Made from olives taken from trees on the Mount of Olives in
Jerusalem, the hand-pressed oil is then mixed with oils taken from orange
flowers, roses, jasmine, benzoin, cinnamon, neroli (whatever that is), and
amber. First, the oil is poured into a special anointing spoon encrusted with
pearls. And then, the Archbishop of Canterbury, the official anointer, dips his
fingers into the oil and smears it on the king’s hands, breast, and head. How
he gets his hand into the outfit to reach the king’s chest I couldn’t find out.
Maybe he just wipes his finger on the outer garment. And that’s the ceremony.
Does it remind you of anything?
How about this:
And Jesse made seven of his sons pass before Samuel. And
Samuel said to Jesse, “The Lord has not chosen
these.” Then Samuel said to Jesse, “Are all
your sons here?” And he said, “There remains yet the youngest, David, but
behold, he is keeping the sheep.” And Samuel said to Jesse, “Send and get
him, for we will not sit down till he comes here.” And he sent and brought him in.

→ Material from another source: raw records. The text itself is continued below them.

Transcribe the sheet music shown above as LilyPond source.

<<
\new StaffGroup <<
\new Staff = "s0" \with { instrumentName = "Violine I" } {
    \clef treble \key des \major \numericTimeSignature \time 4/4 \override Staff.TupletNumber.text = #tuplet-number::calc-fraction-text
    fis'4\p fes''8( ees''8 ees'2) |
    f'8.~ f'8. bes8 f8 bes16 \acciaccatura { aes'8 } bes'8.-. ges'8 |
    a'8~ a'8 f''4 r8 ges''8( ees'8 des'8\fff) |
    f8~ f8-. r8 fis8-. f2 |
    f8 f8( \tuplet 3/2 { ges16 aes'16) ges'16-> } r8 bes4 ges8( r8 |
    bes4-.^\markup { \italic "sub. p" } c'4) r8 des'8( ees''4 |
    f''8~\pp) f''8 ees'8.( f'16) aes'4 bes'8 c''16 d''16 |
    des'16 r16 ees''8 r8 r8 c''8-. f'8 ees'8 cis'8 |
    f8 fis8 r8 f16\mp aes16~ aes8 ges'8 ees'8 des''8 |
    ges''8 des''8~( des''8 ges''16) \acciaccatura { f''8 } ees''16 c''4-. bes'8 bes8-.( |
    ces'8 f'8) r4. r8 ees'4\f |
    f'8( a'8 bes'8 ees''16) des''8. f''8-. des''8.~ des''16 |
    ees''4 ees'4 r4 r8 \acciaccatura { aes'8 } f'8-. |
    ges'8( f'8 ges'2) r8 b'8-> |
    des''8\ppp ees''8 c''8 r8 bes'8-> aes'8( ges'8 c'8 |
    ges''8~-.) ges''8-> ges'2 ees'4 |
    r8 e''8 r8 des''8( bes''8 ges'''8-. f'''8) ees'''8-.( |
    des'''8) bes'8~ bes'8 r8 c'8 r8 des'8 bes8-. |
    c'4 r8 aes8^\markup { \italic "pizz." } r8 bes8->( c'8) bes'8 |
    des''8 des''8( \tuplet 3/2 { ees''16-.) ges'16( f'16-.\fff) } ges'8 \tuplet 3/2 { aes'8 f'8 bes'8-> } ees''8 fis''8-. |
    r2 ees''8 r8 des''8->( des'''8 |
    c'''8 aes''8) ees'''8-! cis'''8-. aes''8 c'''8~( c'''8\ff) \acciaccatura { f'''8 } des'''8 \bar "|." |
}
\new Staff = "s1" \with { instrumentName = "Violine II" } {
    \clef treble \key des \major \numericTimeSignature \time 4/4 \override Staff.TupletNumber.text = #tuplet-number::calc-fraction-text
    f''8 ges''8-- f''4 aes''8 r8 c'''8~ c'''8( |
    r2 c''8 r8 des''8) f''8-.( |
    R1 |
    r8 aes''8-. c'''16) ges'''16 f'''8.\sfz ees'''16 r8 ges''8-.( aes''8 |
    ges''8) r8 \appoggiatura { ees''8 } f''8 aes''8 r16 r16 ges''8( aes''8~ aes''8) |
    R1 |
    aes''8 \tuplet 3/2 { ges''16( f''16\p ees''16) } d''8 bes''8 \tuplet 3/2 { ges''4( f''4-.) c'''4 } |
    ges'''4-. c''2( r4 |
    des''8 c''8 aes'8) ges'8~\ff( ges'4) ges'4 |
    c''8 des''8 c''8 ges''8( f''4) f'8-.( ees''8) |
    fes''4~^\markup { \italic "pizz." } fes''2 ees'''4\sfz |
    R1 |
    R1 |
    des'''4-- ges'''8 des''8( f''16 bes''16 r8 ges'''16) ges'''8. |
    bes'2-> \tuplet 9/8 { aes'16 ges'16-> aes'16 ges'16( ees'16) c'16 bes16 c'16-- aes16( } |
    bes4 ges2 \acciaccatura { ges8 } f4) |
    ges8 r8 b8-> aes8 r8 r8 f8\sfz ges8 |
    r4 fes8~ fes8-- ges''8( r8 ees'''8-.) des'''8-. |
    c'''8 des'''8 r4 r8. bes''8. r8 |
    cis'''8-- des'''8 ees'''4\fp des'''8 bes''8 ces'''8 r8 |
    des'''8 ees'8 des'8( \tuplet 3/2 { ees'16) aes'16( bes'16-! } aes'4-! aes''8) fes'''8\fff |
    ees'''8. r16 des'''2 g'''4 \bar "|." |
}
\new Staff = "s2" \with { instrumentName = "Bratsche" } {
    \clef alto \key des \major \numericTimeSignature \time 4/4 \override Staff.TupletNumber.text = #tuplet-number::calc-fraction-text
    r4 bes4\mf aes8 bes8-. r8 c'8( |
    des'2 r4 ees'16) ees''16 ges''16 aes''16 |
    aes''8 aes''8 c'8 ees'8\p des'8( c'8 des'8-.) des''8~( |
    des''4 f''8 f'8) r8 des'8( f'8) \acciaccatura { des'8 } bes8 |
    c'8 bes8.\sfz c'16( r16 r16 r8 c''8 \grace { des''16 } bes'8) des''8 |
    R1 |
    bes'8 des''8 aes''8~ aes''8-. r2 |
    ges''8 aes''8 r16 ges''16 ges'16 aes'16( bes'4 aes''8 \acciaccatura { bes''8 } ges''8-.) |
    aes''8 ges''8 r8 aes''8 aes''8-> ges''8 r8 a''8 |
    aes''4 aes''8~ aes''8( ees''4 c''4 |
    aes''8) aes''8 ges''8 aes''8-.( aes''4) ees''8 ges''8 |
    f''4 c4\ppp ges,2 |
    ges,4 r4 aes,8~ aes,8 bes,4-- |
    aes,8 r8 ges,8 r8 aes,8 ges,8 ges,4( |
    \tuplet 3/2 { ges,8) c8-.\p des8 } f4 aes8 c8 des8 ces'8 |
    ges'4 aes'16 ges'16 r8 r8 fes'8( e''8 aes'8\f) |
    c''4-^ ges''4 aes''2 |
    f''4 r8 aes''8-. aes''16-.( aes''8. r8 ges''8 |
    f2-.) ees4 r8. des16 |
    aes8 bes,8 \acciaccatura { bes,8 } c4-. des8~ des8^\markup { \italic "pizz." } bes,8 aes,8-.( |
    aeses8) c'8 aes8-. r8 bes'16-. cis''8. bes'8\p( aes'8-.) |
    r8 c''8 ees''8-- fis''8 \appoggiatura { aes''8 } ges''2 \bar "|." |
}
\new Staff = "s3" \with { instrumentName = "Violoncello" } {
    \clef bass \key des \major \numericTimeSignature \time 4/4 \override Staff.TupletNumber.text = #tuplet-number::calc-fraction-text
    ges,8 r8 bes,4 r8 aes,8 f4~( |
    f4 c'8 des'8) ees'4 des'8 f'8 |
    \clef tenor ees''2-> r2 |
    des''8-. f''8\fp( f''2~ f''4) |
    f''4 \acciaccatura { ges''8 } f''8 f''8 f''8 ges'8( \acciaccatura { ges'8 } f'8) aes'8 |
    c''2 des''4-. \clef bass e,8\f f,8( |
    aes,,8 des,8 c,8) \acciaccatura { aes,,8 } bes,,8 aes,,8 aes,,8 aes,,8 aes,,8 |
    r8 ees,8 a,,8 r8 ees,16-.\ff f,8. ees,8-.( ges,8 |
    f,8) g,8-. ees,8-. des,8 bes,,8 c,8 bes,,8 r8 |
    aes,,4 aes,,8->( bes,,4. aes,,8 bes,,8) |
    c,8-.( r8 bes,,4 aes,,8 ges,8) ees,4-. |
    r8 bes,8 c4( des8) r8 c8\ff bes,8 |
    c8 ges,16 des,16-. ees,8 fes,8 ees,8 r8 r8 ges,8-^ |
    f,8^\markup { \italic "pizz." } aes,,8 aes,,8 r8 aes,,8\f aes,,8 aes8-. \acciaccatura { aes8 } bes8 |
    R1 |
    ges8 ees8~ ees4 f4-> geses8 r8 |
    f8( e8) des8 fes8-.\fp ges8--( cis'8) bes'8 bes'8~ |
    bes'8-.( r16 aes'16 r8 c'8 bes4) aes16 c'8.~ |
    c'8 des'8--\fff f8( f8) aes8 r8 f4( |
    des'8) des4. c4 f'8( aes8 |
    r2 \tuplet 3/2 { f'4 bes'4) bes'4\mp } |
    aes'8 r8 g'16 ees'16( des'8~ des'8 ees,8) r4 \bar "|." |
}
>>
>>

Now he was ruddy and had
beautiful eyes and was handsome. And the Lord said, “Arise,
anoint him, for this is he.” Then Samuel
took the horn of oil and anointed him in the midst of his
brothers. And the Spirit of the Lord rushed
upon David from that day forward. And Samuel rose up and went to Ramah.
Later on, the
kingship is passed to Solomon in roughly the same way:
So Zadok the priest, Nathan the prophet … had Solomon
ride on King David’s mule, and brought him to Gihon. And Zadok the priest then took the horn of oil from the tent
and anointed Solomon. Then they blew the trumpet, and all the people
said, “Long live King Solomon!” And
all the people went up after him, and the people were playing on flutes and
rejoicing with great joy, so that the earth shook at their noise.
So you see where this is all coming from. Even the recipe has
biblical roots in a passage that has been translated a thousand different ways,
including by myself:
Then
the Lord said to Moses, “Take the
following fine spices: 500 shekels of liquid myrrh, half as much
(that is, 250 shekels) of fragrant cinnamon, 250 shekels of
fragrant calamus, 500 shekels of cassia—all
according to the sanctuary shekel—and a hin of olive oil. Make these into a sacred anointing oil, a fragrant blend, the work
of a perfumer. It will be the sacred anointing oil … Anoint Aaron and his
sons and consecrate them so they may serve me as priests. Say to the Israelites, ‘This is to be my sacred anointing
oil for the generations to come. 32 Do
not pour it on anyone else’s body and do not make any other oil using the same
formula. It is sacred, and you are to consider it sacred.
And
that’s where the recipe comes from—although in the Torah the oil is used to
anoint the priests of Israel, not the king—and that’s from whence also derives the
concept of investing a king with the kingship not by crowning him but with
anointing oil.
The
British Israel theory has been abandoned for more than a century by more or
less all. Even King Charles would not claim descent from the House of David.
(Or at least I hope he wouldn’t.) No one thinks the ten lost tribes of Israel
somehow turned into the Celts and the Saxons and the Angles and the Picts of old
Britain. And yet there was just enough in the coronation ceremony to constitute
a whiff of the old sentiment, the discredited but ancient theory, the magical
connection of the House of Windsor with the line of kingship chosen by God in
Heaven to rule over Israel.
Should
we be pleased or horrified by all this? I suppose the answer would have to be:
a little bit of both. It neither pleases nor displeases me to know the king is
circumcised. The Archbishop can shmear as much olive oil as he wishes on the
new king, but that does not mean he gets to transcend the House of Windsor and
claim some sort of attenuated but real descent from the House of David. The
whole thing is, to say the least, bizarre. On the other hand, that specific aspect
of King Charles’s coronation ceremony points to the ultimate legitimacy of the
notion that an anointed king from the House of David will yet rule over Israel.
Did I mention that mashiach is the Hebrew word for “anointed one”?